= Bolivian prosecutorial extortion ring =

A cluster of officials in the Bolivian Ministries of Government and the Presidency and prosecutor's offices are alleged to have constituted an extortion ring that demanded cash from individuals facing prosecution, including American investor Jacob Ostreicher. The ring has been the subject of official investigation since November 2012. Its central figures are allegedly Fernando Rivera Tardío and Dennis Efraín Rodas, both lawyers for the Bolivian Minister of Government; Boris Villegas Rocabado, former Director of the Interior Regime another division of the Ministry of Government; and Jose Manuel Antezana Pinaya, an official in the Ministry of the Presidency.
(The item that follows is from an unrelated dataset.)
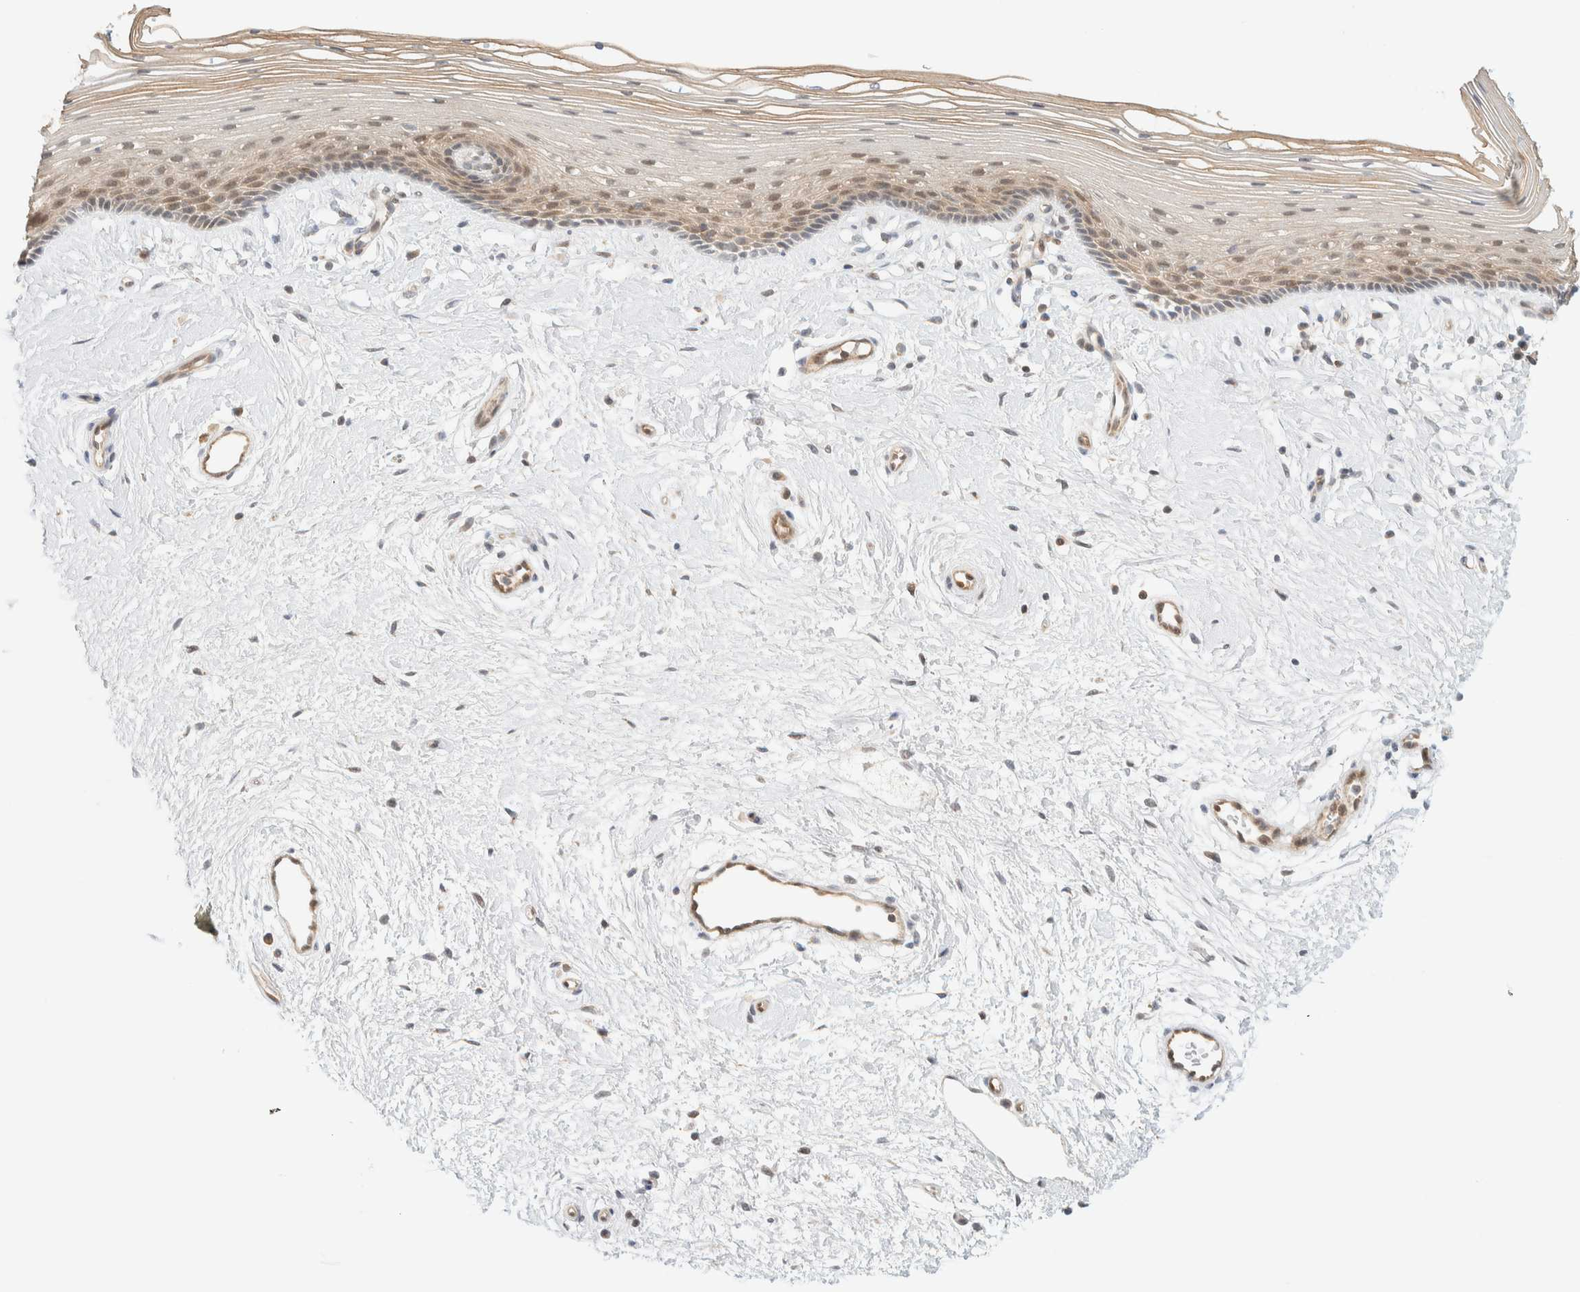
{"staining": {"intensity": "weak", "quantity": "25%-75%", "location": "cytoplasmic/membranous,nuclear"}, "tissue": "vagina", "cell_type": "Squamous epithelial cells", "image_type": "normal", "snomed": [{"axis": "morphology", "description": "Normal tissue, NOS"}, {"axis": "topography", "description": "Vagina"}], "caption": "Protein analysis of unremarkable vagina exhibits weak cytoplasmic/membranous,nuclear positivity in approximately 25%-75% of squamous epithelial cells.", "gene": "PCYT2", "patient": {"sex": "female", "age": 46}}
Members of the network approached indicted, and usually imprisoned persons, offering to resolve their cases in exchange for payments from $5,000 to $100,000. The Associated Press has described the affair as "the biggest scandal to face the country's judicial system." As of 5 December 2012, the Ministry of Government reported that it had nine proven denunciations of corruption against the ring. By December 26, at least thirty denunciations had been received.

Twelve people including prosecutors, government officials, and the judge who originally had Jacob Ostreicher imprisoned have been arrested in what authorities say was an extortion ring.
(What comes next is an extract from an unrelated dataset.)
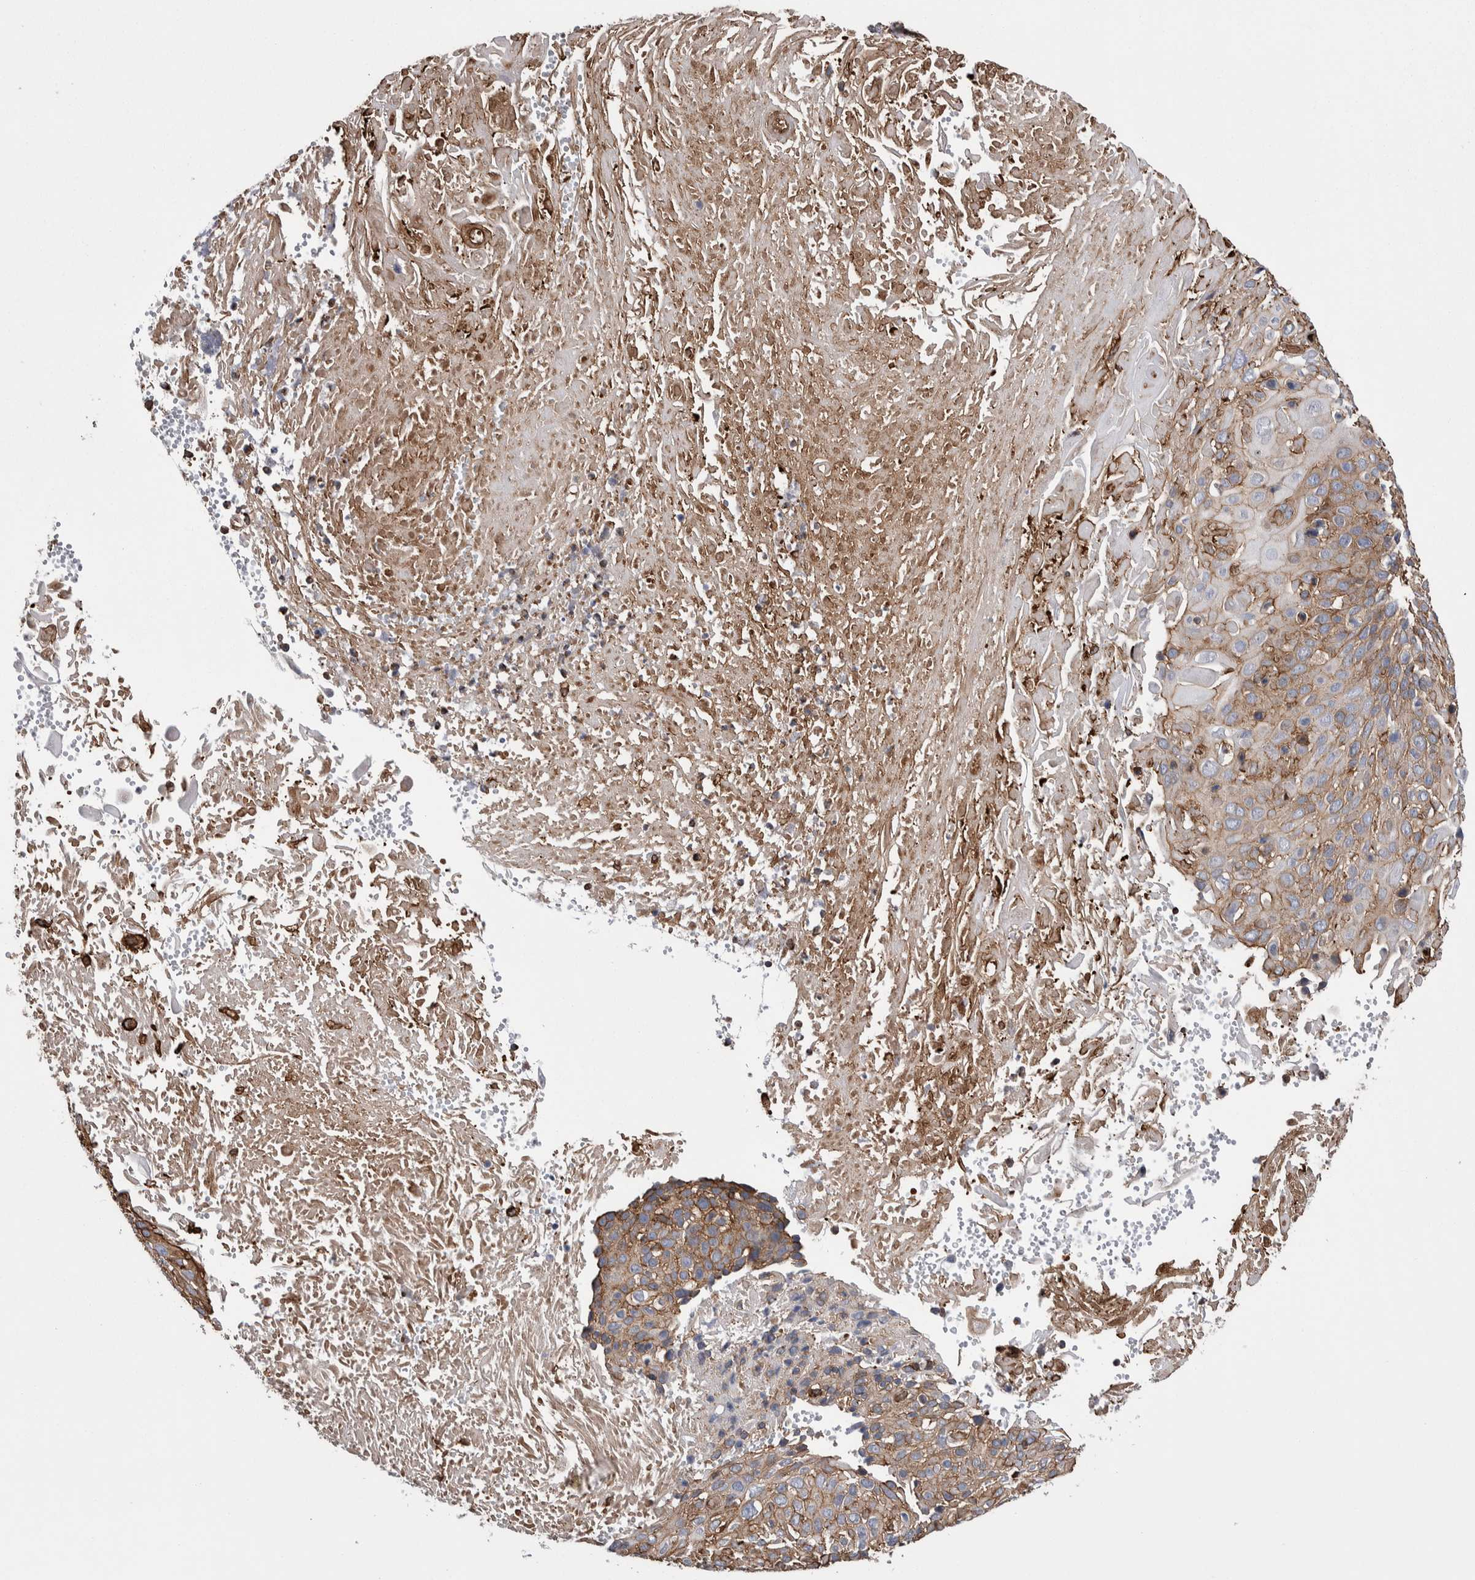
{"staining": {"intensity": "moderate", "quantity": ">75%", "location": "cytoplasmic/membranous"}, "tissue": "cervical cancer", "cell_type": "Tumor cells", "image_type": "cancer", "snomed": [{"axis": "morphology", "description": "Squamous cell carcinoma, NOS"}, {"axis": "topography", "description": "Cervix"}], "caption": "Tumor cells display medium levels of moderate cytoplasmic/membranous positivity in about >75% of cells in human cervical cancer.", "gene": "KIF12", "patient": {"sex": "female", "age": 74}}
- Gustavo Dagner Cespedes Rosales Arrested on 11/27/2012 – Minister of Government’s Representative in Santa Cruz.
- Fernando Rivera Tardio - Arrested on 11/28/2012 – One of the ringleaders of “The Red” - Attended most of Jacob’ Ostreicher's hearings and threatened judges openly with arrest if they were to release Jacob. Fernando Rivera was the judicial counsel for the Minister of Government.
- Denis Efrain Rodas Limachi – Arrested 11/29/2012 – worked with Fernando Rivera Tardio.
- Jose Manuel Antezana Pinaya – Arrested on 11/26/2012 – worked in the office of the “Ministry of Presidency”.
- Roberto Isabelino Gomez Cervero : Arrested 12/3/2012 – Former District Attorney of Santa Cruz Bolivia.
- Miguel Alberto Gutierrez Soliz : Arrested 12/3/2012 – Lawyer for DIRCABI (Gov’t Division in charge of confiscated goods).
- Mosies Aguilera Lopez : Arrested 12/11/2012 – Administrator of DIRCABI (Gov’t Division in charge of confiscated goods).
- Janet Velarde Luna : Arrested on 12/8/2012 – Lead Prosecutor in Jacob’s case (until a few months ago. She requested a transfer to another division).
- Roberto Acha Arandia : Arrested on 12/20/2012 – Prosecutor in tandem with Janet Velarde Luna (was removed several months ago after a DUI).
- Cori Balcaza De Acha : Arrested on 12/20/2012 – Wife of Roberto Acha implicated in extortion.
- Boris Villegas Rocabado : Arrested 12/11/12 – Head of Internal Affairs.
- Ramiro Ordonez Lopez – Arrested.
- Franklin Pedraza Suarez – Under House Arrest – Employee of DIRCABI.
- Ariel Rocha – Arrest warrant issued 12/19/2012 Fled the country.